Senators ostatecznie zakwalifikowali się do play-offów, ale przegrali z wschodzącymi Penguins Sidneya Crosby’ego w czterech meczach z rzędu.
Co to wszystko znaczy?
Winnipeg ma pełną wartość po rozpoczęciu 13-1-0. Jets zdominowali mecze, przewyższyli ich sukcesem w grze w przewadze, wygrali po dogrywce i pokonali Kolorado spektakularnym bramkarzem.
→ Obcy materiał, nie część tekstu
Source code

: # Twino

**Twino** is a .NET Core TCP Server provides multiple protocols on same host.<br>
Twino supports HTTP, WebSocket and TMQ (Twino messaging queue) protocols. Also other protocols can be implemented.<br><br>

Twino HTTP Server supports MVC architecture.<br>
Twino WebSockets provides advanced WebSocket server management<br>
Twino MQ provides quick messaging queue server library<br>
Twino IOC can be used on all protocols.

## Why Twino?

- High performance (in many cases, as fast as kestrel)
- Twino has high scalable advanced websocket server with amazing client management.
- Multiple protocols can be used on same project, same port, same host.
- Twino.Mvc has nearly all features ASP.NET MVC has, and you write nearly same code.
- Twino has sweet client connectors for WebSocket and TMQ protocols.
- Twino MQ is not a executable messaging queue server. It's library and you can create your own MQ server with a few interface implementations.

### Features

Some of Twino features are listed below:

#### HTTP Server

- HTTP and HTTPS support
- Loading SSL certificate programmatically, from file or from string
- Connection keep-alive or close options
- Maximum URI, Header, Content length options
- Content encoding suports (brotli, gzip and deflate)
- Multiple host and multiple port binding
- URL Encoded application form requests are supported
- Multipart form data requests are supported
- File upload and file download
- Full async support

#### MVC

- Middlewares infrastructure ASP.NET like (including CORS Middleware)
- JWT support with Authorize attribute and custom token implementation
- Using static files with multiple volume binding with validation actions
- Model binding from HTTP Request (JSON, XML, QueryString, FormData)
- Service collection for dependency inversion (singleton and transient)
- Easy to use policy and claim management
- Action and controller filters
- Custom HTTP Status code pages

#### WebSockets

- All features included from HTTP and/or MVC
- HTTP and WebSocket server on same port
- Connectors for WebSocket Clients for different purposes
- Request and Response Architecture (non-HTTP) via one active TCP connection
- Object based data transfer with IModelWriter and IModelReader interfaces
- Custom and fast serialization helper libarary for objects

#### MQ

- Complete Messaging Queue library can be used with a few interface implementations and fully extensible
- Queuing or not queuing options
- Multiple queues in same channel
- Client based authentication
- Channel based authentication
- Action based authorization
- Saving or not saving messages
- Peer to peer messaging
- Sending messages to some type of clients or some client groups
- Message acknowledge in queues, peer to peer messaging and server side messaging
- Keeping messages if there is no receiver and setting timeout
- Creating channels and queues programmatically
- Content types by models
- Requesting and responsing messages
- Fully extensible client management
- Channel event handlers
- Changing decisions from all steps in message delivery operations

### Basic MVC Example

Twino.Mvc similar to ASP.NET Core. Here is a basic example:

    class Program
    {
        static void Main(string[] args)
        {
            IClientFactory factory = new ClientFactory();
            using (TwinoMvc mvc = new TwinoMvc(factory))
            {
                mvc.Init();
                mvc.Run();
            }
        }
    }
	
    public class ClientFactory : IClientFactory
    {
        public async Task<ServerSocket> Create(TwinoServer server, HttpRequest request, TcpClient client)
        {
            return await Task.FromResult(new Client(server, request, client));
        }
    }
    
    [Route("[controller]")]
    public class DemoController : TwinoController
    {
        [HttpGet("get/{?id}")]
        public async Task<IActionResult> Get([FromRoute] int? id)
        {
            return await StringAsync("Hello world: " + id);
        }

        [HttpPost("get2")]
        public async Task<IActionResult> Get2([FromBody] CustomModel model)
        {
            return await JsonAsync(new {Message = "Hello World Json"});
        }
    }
To wciąż ostateczny scenariusz „nie licz kurczaków, zanim się wyklują” dla zespołu, który boryka się z problemami w drugiej połowie kolejnych sezonów. Arniel przez 14 meczów skupiał się na procesie Winnipeg, a nie na wynikach, i słusznie to zrobił. Jets mogliby stąd grać w hokeja na stawce 0,500 funtów po sezonie i nadal zapewnić sobie miejsce w play-offach. Prawdopodobnie będą znacznie lepsi – i niesprawiedliwe jest krytykowanie ich za to, że nie wygrali meczów, które jeszcze nie zostały rozegrane.
Jednak Dallas oferuje nowy poziom wyzwań, podobnie jak kolejne mecze z Florydą w przyszłym tygodniu. Wiemy, że te odrzutowce odniosły historyczny sukces; wciąż uczymy się, jakim zespołem mogą być Jets przeciwko elicie NHL.